If the rank of $A-\lambda I$ is lower, the subspace of eigenvectors associated to eigenvalue $\lambda$ will be larger, and you will have more parameters, and less equations to solve. If $\mathrm{rank} (A-\lambda I)=k$, then when solving for $(A-\lambda I)u=0$, you can solve for $k$ equations, and there remains $n-k$ parameters, or a subspace of dimension $n-k$.

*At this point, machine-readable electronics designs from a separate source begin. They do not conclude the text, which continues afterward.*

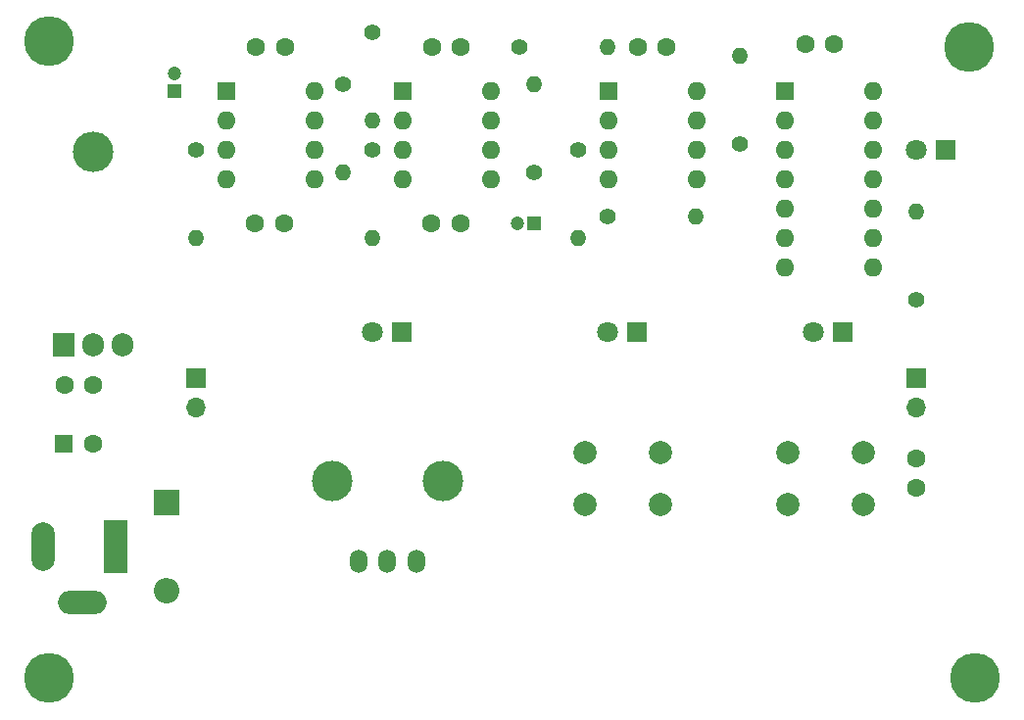
<source format=gts>
%TF.GenerationSoftware,KiCad,Pcbnew,6.99.0-unknown-38bd612c01~148~ubuntu21.10.1*%
%TF.CreationDate,2022-03-28T19:56:38+02:00*%
%TF.ProjectId,clockmodule,636c6f63-6b6d-46f6-9475-6c652e6b6963,rev?*%
%TF.SameCoordinates,PX47868c0PY17d7840*%
%TF.FileFunction,Soldermask,Top*%
%TF.FilePolarity,Negative*%
%FSLAX46Y46*%
G04 Gerber Fmt 4.6, Leading zero omitted, Abs format (unit mm)*
G04 Created by KiCad (PCBNEW 6.99.0-unknown-38bd612c01~148~ubuntu21.10.1) date 2022-03-28 19:56:38*
%MOMM*%
%LPD*%
G01*
G04 APERTURE LIST*
%ADD10C,1.400000*%
%ADD11O,1.400000X1.400000*%
%ADD12C,2.000000*%
%ADD13O,3.500000X3.500000*%
%ADD14R,1.905000X2.000000*%
%ADD15O,1.905000X2.000000*%
%ADD16R,1.200000X1.200000*%
%ADD17C,1.200000*%
%ADD18R,1.800000X1.800000*%
%ADD19C,1.800000*%
%ADD20C,4.300000*%
%ADD21C,1.600000*%
%ADD22R,2.000000X4.600000*%
%ADD23O,2.000000X4.200000*%
%ADD24O,4.200000X2.000000*%
%ADD25R,1.600000X1.600000*%
%ADD26O,1.600000X1.600000*%
%ADD27R,1.700000X1.700000*%
%ADD28O,1.700000X1.700000*%
%ADD29C,3.500000*%
%ADD30O,1.500000X2.000000*%
%ADD31R,2.200000X2.200000*%
%ADD32O,2.200000X2.200000*%
G04 APERTURE END LIST*
D10*
%TO.C,R9*%
X50720000Y-14360000D03*
D11*
X50719999Y-21979999D03*
%TD*%
D12*
%TO.C,SW2*%
X75316000Y-44980000D03*
X68816000Y-44980000D03*
X75316000Y-40480000D03*
X68816000Y-40480000D03*
%TD*%
D13*
%TO.C,U3*%
X8819999Y-14559999D03*
D14*
X6279999Y-31219999D03*
D15*
X8819999Y-31219999D03*
X11359999Y-31219999D03*
%TD*%
D16*
%TO.C,C2*%
X15804999Y-9289999D03*
D17*
X15805000Y-7790000D03*
%TD*%
D18*
%TO.C,D2*%
X35489999Y-30069999D03*
D19*
X32950000Y-30070000D03*
%TD*%
D20*
%TO.C,H3*%
X84500000Y-5500000D03*
%TD*%
D21*
%TO.C,C10*%
X40530000Y-20720000D03*
X38030000Y-20720000D03*
%TD*%
D10*
%TO.C,R10*%
X53270000Y-20085000D03*
D11*
X60889999Y-20084999D03*
%TD*%
D20*
%TO.C,H1*%
X5000000Y-60000000D03*
%TD*%
D22*
%TO.C,J3*%
X10724999Y-48644999D03*
D23*
X4424999Y-48644999D03*
D24*
X7824999Y-53444999D03*
%TD*%
D21*
%TO.C,C5*%
X25340000Y-5490000D03*
X22840000Y-5490000D03*
%TD*%
D10*
%TO.C,R6*%
X32950000Y-14370000D03*
D11*
X32949999Y-21989999D03*
%TD*%
D25*
%TO.C,C3*%
X6279999Y-39769999D03*
D21*
X8780000Y-39770000D03*
%TD*%
D25*
%TO.C,U6*%
X35499999Y-9299999D03*
D26*
X35499999Y-11839999D03*
X35499999Y-14379999D03*
X35499999Y-16919999D03*
X43119999Y-16919999D03*
X43119999Y-14379999D03*
X43119999Y-11839999D03*
X43119999Y-9299999D03*
%TD*%
D10*
%TO.C,R7*%
X45650000Y-5480000D03*
D11*
X53269999Y-5479999D03*
%TD*%
D21*
%TO.C,C8*%
X79940000Y-41040000D03*
X79940000Y-43540000D03*
%TD*%
D10*
%TO.C,R2*%
X17710000Y-14370000D03*
D11*
X17709999Y-21989999D03*
%TD*%
D10*
%TO.C,R4*%
X79940000Y-27295000D03*
D11*
X79939999Y-19674999D03*
%TD*%
D27*
%TO.C,J1*%
X17709999Y-34054999D03*
D28*
X17709999Y-36594999D03*
%TD*%
D21*
%TO.C,C9*%
X72808000Y-5226000D03*
X70308000Y-5226000D03*
%TD*%
D25*
%TO.C,U7*%
X53279999Y-9299999D03*
D26*
X53279999Y-11839999D03*
X53279999Y-14379999D03*
X53279999Y-16919999D03*
X60899999Y-16919999D03*
X60899999Y-14379999D03*
X60899999Y-11839999D03*
X60899999Y-9299999D03*
%TD*%
D10*
%TO.C,R5*%
X32950000Y-4210000D03*
D11*
X32949999Y-11829999D03*
%TD*%
D29*
%TO.C,RV1*%
X29420000Y-42945000D03*
X39020000Y-42945000D03*
D30*
X31719999Y-49944999D03*
X34219999Y-49944999D03*
X36719999Y-49944999D03*
%TD*%
D18*
%TO.C,D5*%
X73579999Y-30069999D03*
D19*
X71040000Y-30070000D03*
%TD*%
D12*
%TO.C,SW1*%
X51290000Y-40480000D03*
X57790000Y-40480000D03*
X51290000Y-44980000D03*
X57790000Y-44980000D03*
%TD*%
D31*
%TO.C,D1*%
X15169999Y-44849999D03*
D32*
X15169999Y-52469999D03*
%TD*%
D25*
%TO.C,U8*%
X68519999Y-9284999D03*
D26*
X68519999Y-11824999D03*
X68519999Y-14364999D03*
X68519999Y-16904999D03*
X68519999Y-19444999D03*
X68519999Y-21984999D03*
X68519999Y-24524999D03*
X76139999Y-24524999D03*
X76139999Y-21984999D03*
X76139999Y-19444999D03*
X76139999Y-16904999D03*
X76139999Y-14364999D03*
X76139999Y-11824999D03*
X76139999Y-9284999D03*
%TD*%
D20*
%TO.C,H4*%
X5000000Y-5000000D03*
%TD*%
D21*
%TO.C,C1*%
X22790000Y-20720000D03*
X25290000Y-20720000D03*
%TD*%
D27*
%TO.C,J2*%
X79939999Y-34054999D03*
D28*
X79939999Y-36594999D03*
%TD*%
D21*
%TO.C,C7*%
X58340000Y-5470000D03*
X55840000Y-5470000D03*
%TD*%
D25*
%TO.C,U1*%
X20259999Y-9299999D03*
D26*
X20259999Y-11839999D03*
X20259999Y-14379999D03*
X20259999Y-16919999D03*
X27879999Y-16919999D03*
X27879999Y-14379999D03*
X27879999Y-11839999D03*
X27879999Y-9299999D03*
%TD*%
D21*
%TO.C,C4*%
X8820000Y-34690000D03*
X6320000Y-34690000D03*
%TD*%
D16*
%TO.C,C12*%
X46919999Y-20719999D03*
D17*
X45420000Y-20720000D03*
%TD*%
D20*
%TO.C,H2*%
X85000000Y-60000000D03*
%TD*%
D10*
%TO.C,R3*%
X46920000Y-16275000D03*
D11*
X46919999Y-8654999D03*
%TD*%
D18*
%TO.C,D3*%
X82479999Y-14369999D03*
D19*
X79940000Y-14370000D03*
%TD*%
D10*
%TO.C,R1*%
X30410000Y-8655000D03*
D11*
X30409999Y-16274999D03*
%TD*%
D10*
%TO.C,R8*%
X64700000Y-13862000D03*
D11*
X64699999Y-6241999D03*
%TD*%
D21*
%TO.C,C6*%
X40570000Y-5490000D03*
X38070000Y-5490000D03*
%TD*%
D18*
%TO.C,D4*%
X55799999Y-30069999D03*
D19*
X53260000Y-30070000D03*
%TD*%
M02*

</source>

If the matrix $A$ is diagonalisable, all your eigenspaces will span the whole of your linear space, but this does not always happen. It happens only if, for an eigenvalue of multiplicity $j$, the eigenspace has dimension $j$. If $j=1$, there is allways at least an eigenvector, but problems may arise when $j>1$ for some eigenvalue. Notice that the multiplicity of $\lambda$ is the power $j$ of $(t-\lambda)$ in the factorisation of the characteristic polynomial, which in turn is $\chi_A(t)=\det(A-tI_n)$. All you know for sure is that the rank of $A-\lambda I$ is less than or equal to the multiplicity of $\lambda$. It's always equal when this multiplicity is $1$. Incidentally, this also means that if a matrix has only simple eigenvalues (i.e. all have multiplicity $1$), then it's allways diagonalisable.

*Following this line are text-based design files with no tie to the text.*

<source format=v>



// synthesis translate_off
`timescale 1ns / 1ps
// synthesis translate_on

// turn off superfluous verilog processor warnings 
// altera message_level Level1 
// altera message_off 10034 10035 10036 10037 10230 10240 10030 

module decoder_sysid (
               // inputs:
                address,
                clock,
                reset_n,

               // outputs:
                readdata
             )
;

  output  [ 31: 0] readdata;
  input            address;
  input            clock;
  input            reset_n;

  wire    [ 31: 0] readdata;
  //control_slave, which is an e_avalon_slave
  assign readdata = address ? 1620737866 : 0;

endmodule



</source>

Hence, if $A$ is diagonalisable, the eigenvectors form a basis $P$ of your linear space, and you can write $A=P^{-1}DP$.

For instance, an upper triangular matrix with only $1$ on the diagonal can't be diagonalizable if there is any nonzero element above the diagonal. That's because when diagonalized, this matrix would necessarily be the identity (the diagonal elements are the eigenvalues). However, only the identity can yield an identity diagonalized matrix, since the equation $A=P^{-1}DP$ would yield with $D=I$, $A=P^{-1}P=I$ too.


With $2\times2$ matrices, it's simpler: either an eigenspace has dimension $1$ (and there is thus only one equation to solve, as you noticed), either it has dimension $2$ and the initial matrix $A$ was diagonal (same reason as above).

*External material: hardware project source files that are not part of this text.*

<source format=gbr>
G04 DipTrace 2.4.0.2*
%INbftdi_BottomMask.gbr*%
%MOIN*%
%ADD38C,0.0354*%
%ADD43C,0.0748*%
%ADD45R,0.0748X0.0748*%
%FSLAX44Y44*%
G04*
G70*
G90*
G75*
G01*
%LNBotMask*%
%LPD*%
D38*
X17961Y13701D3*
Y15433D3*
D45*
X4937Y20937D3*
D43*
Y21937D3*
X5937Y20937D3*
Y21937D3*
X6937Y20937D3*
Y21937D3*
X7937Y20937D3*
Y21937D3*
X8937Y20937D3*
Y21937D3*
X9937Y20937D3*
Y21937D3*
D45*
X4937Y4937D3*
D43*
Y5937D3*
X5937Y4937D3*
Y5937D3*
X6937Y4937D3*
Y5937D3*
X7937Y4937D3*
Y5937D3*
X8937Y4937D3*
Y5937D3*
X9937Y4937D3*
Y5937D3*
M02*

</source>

That does not mean a $2\times2$ matrix is always diagonalisable: you still have the case where it has one eigenvalue of multiplicity $2$, but an eigenspace of dimension $1$, for instance:

$$A=\left(\begin{matrix}\lambda & 1\\ 0 & \lambda\end{matrix}\right)$$

Then there is one eigenvalue ($=\lambda$) with multiplicity $2$, and

$$A-\lambda I=\left(\begin{matrix}0 & 1\\ 0 & 0\end{matrix}\right)$$

Thus, you would have to solve for

$$\left(\begin{matrix}0 & 1\\ 0 & 0\end{matrix}\right)\left(\begin{matrix}u \\ v\end{matrix}\right)=\left(\begin{matrix}0 \\ 0\end{matrix}\right)$$

And you get the equation $v=0$. This means the eigenspace associated to $\lambda$ has one dimension, with an eigenvector $\left(\begin{matrix}1 \\ 0\end{matrix}\right)$.